As I reflect on my 46 years in the Industrial/Commercial real estate business, there are too many instances negative, and I firmly believe that the positive instances should be noted.

Sanford Pollock

(412) 310-1172

It was very early in the 1980’s when Lowell Harwood entered the Pittsburgh Downtown parking business when his company, Square Industries, purchased Metro Auto Park from Leon Thorpe (Another in the Good Guy Series).  Through Leon, I was introduced to Larry Gerace. Larry ran Pittsburgh for Square Parking.  (Happy to say that Larry does not qualify, he is  a great guy and very much still living!)  I met Lowell when Larry brought him to my office. We were discussing additional parking lot acquisitions.  Lowell had a wealth of information and knowledge.  He was a very straight-up and cut and dried guy.  

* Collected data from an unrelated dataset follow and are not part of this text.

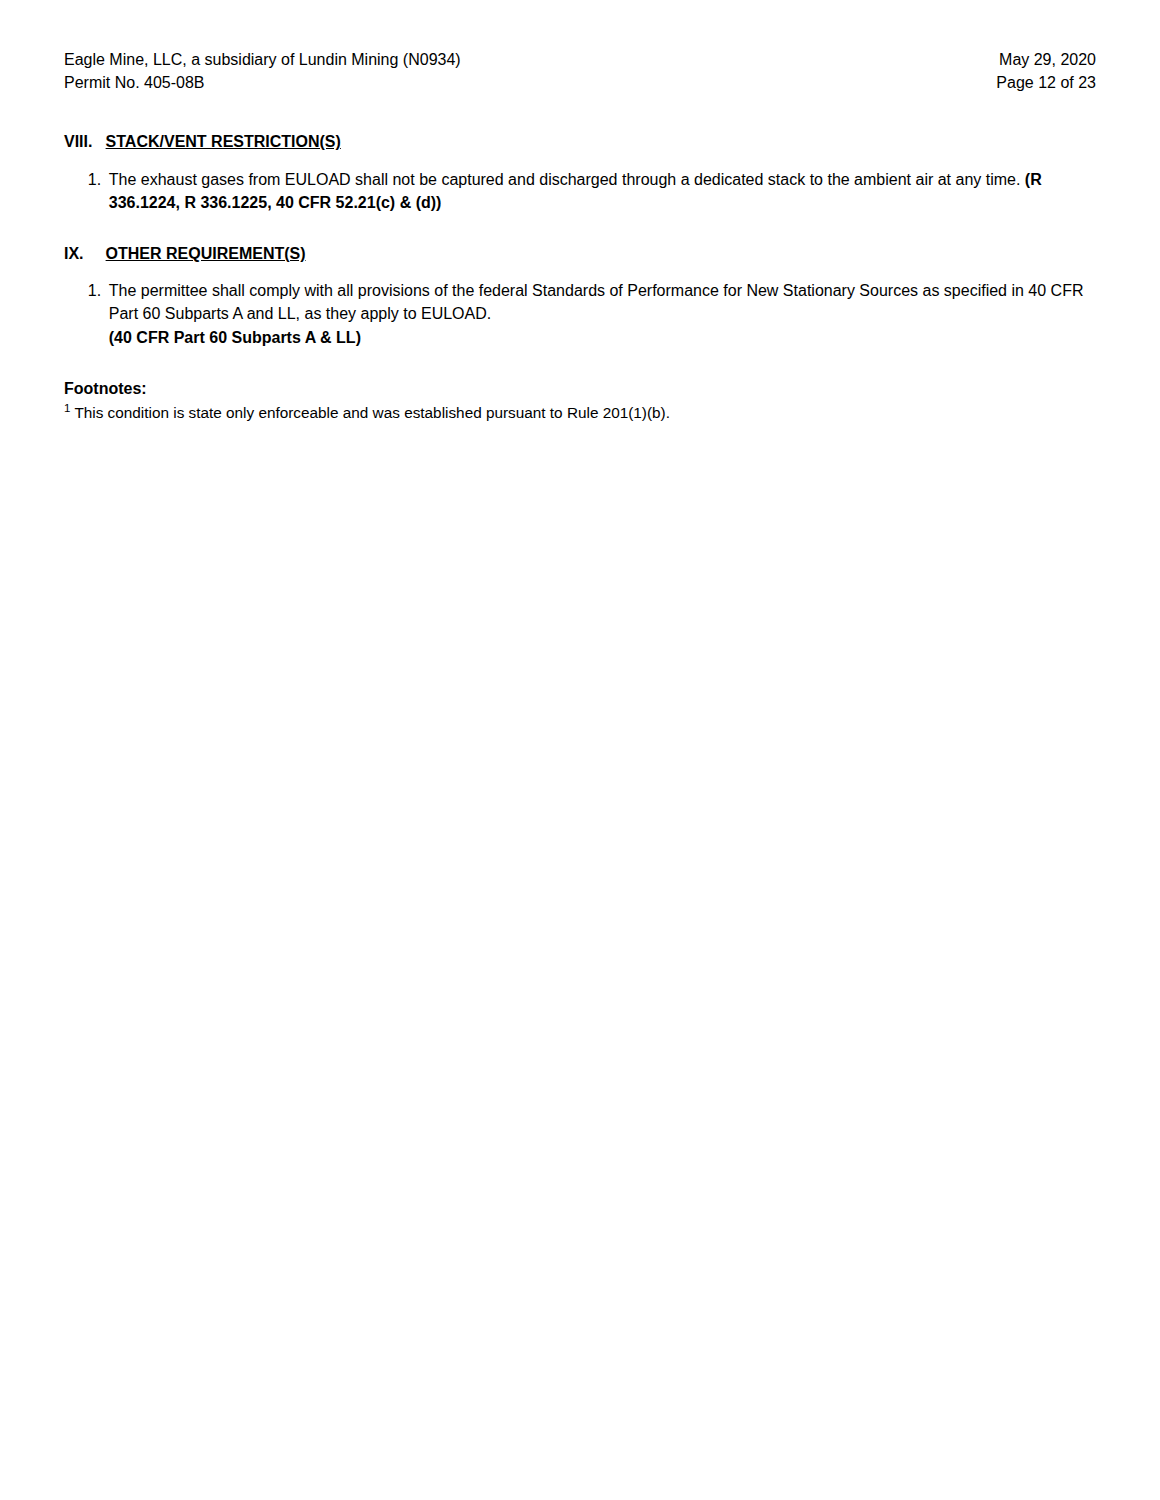Eagle Mine, LLC, a subsidiary of Lundin Mining (N0934)
Permit No. 405-08B
May 29, 2020
Page 12 of 23
VIII. STACK/VENT RESTRICTION(S)
The exhaust gases from EULOAD shall not be captured and discharged through a dedicated stack to the ambient air at any time. (R 336.1224, R 336.1225, 40 CFR 52.21(c) & (d))
IX. OTHER REQUIREMENT(S)
The permittee shall comply with all provisions of the federal Standards of Performance for New Stationary Sources as specified in 40 CFR Part 60 Subparts A and LL, as they apply to EULOAD.
(40 CFR Part 60 Subparts A & LL)
Footnotes:
1 This condition is state only enforceable and was established pursuant to Rule 201(1)(b).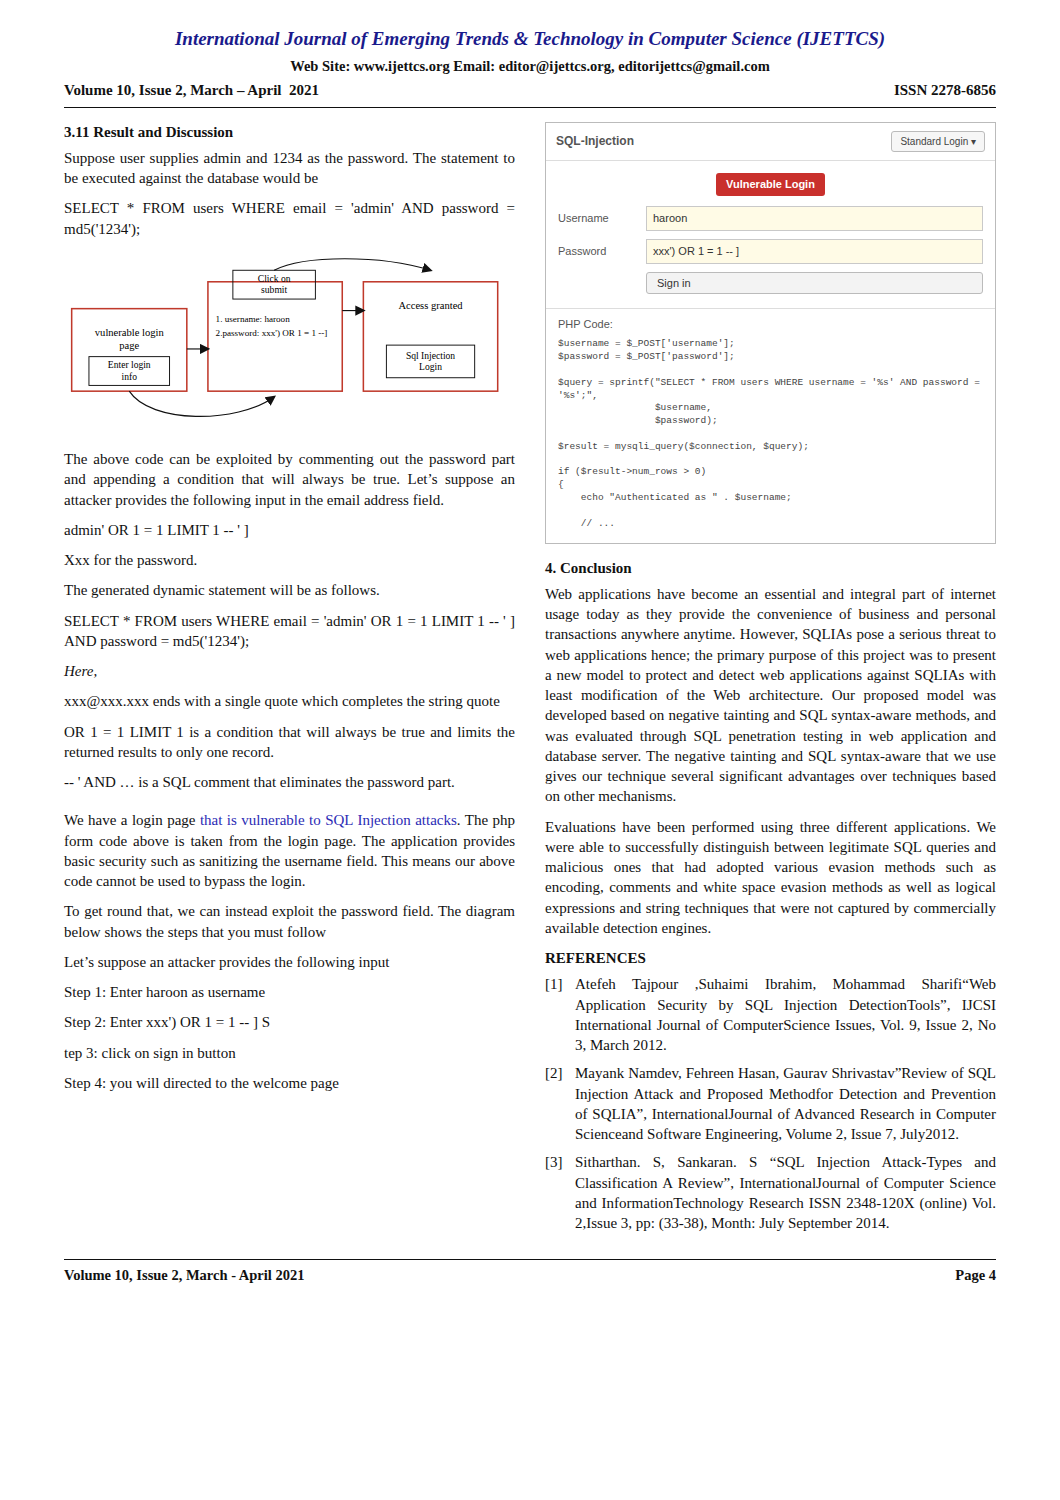International Journal of Emerging Trends & Technology in Computer Science (IJETTCS)
Web Site: www.ijettcs.org Email: editor@ijettcs.org, editorijettcs@gmail.com
Volume 10, Issue 2, March – April 2021 ISSN 2278-6856
3.11 Result and Discussion
Suppose user supplies admin and 1234 as the password. The statement to be executed against the database would be
SELECT * FROM users WHERE email = 'admin' AND password = md5('1234');
vulnerable login page Enter login info Click on submit 1. username: haroon 2.password: xxx') OR 1 = 1 --] Access granted Sql Injection Login
The above code can be exploited by commenting out the password part and appending a condition that will always be true. Let’s suppose an attacker provides the following input in the email address field.
admin' OR 1 = 1 LIMIT 1 -- ' ]
Xxx for the password.
The generated dynamic statement will be as follows.
SELECT * FROM users WHERE email = 'admin' OR 1 = 1 LIMIT 1 -- ' ] AND password = md5('1234');
Here,
xxx@xxx.xxx ends with a single quote which completes the string quote
OR 1 = 1 LIMIT 1 is a condition that will always be true and limits the returned results to only one record.
-- ' AND … is a SQL comment that eliminates the password part.
We have a login page that is vulnerable to SQL Injection attacks. The php form code above is taken from the login page. The application provides basic security such as sanitizing the username field. This means our above code cannot be used to bypass the login.
To get round that, we can instead exploit the password field. The diagram below shows the steps that you must follow
Let’s suppose an attacker provides the following input
Step 1: Enter haroon as username
Step 2: Enter xxx') OR 1 = 1 -- ] S
tep 3: click on sign in button
Step 4: you will directed to the welcome page
SQL-Injection Standard Login ▾
Vulnerable Login
Username
haroon
Password
xxx') OR 1 = 1 -- ]
Sign in
PHP Code:
$username = $_POST['username'];
$password = $_POST['password'];

$query = sprintf("SELECT * FROM users WHERE username = '%s' AND password = '%s';",
                 $username,
                 $password);

$result = mysqli_query($connection, $query);

if ($result->num_rows > 0)
{
    echo "Authenticated as " . $username;

    // ...
4. Conclusion
Web applications have become an essential and integral part of internet usage today as they provide the convenience of business and personal transactions anywhere anytime. However, SQLIAs pose a serious threat to web applications hence; the primary purpose of this project was to present a new model to protect and detect web applications against SQLIAs with least modification of the Web architecture. Our proposed model was developed based on negative tainting and SQL syntax-aware methods, and was evaluated through SQL penetration testing in web application and database server. The negative tainting and SQL syntax-aware that we use gives our technique several significant advantages over techniques based on other mechanisms.
Evaluations have been performed using three different applications. We were able to successfully distinguish between legitimate SQL queries and malicious ones that had adopted various evasion methods such as encoding, comments and white space evasion methods as well as logical expressions and string techniques that were not captured by commercially available detection engines.
REFERENCES
[1] Atefeh Tajpour ,Suhaimi Ibrahim, Mohammad Sharifi“Web Application Security by SQL Injection DetectionTools”, IJCSI International Journal of ComputerScience Issues, Vol. 9, Issue 2, No 3, March 2012.
[2] Mayank Namdev, Fehreen Hasan, Gaurav Shrivastav”Review of SQL Injection Attack and Proposed Methodfor Detection and Prevention of SQLIA”, InternationalJournal of Advanced Research in Computer Scienceand Software Engineering, Volume 2, Issue 7, July2012.
[3] Sitharthan. S, Sankaran. S “SQL Injection Attack-Types and Classification A Review”, InternationalJournal of Computer Science and InformationTechnology Research ISSN 2348-120X (online) Vol. 2,Issue 3, pp: (33-38), Month: July September 2014.
Volume 10, Issue 2, March - April 2021 Page 4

At the insistence of Larry, I was asked to approach a strong local Developer, who owned a garage in downtown Pittsburgh, regarding taking over that garage the Developer owned and ran on their own.  My contacts to that office were all met with negative responses, so I made my next approach to a person who used to work there, and he got us in the door.  Every meeting with Lowell was just a wealth of business and life acumen.  When Lowell came to Pittsburgh, and we met with the Developer, the meetings were all the two of them talking as Larry and I sat back, listened, and looked at each other. The Developer would call his secretary in to write down their terms in shorthand. Lowell would say , “No, that is not what we agreed to!”  Then, Lowell would say what we agreed to, and the Developer would say, “No, that is not what we agreed to!” This exchange went on for many meetings and lunches until the Lawyer for the Developer turned it into a written 21 year lease at $375,000.00 per year, triple net. It was probably 1984, and that was an enormous dollar volume lease.  Lowell verbally agreed that Square would pay my fee.

I could call Lowell any time and talk to him at great length, listening to his wisdom.  In the end, it was Square, not the Developer, that paid my very substantial fee.  Lowell was; a gentleman, forthright, professorial, and never a shrinking violet!  I had no contract with him and he lived by his word. Lowell passed away March 18, 2015 and the world lost a truly Good Guy.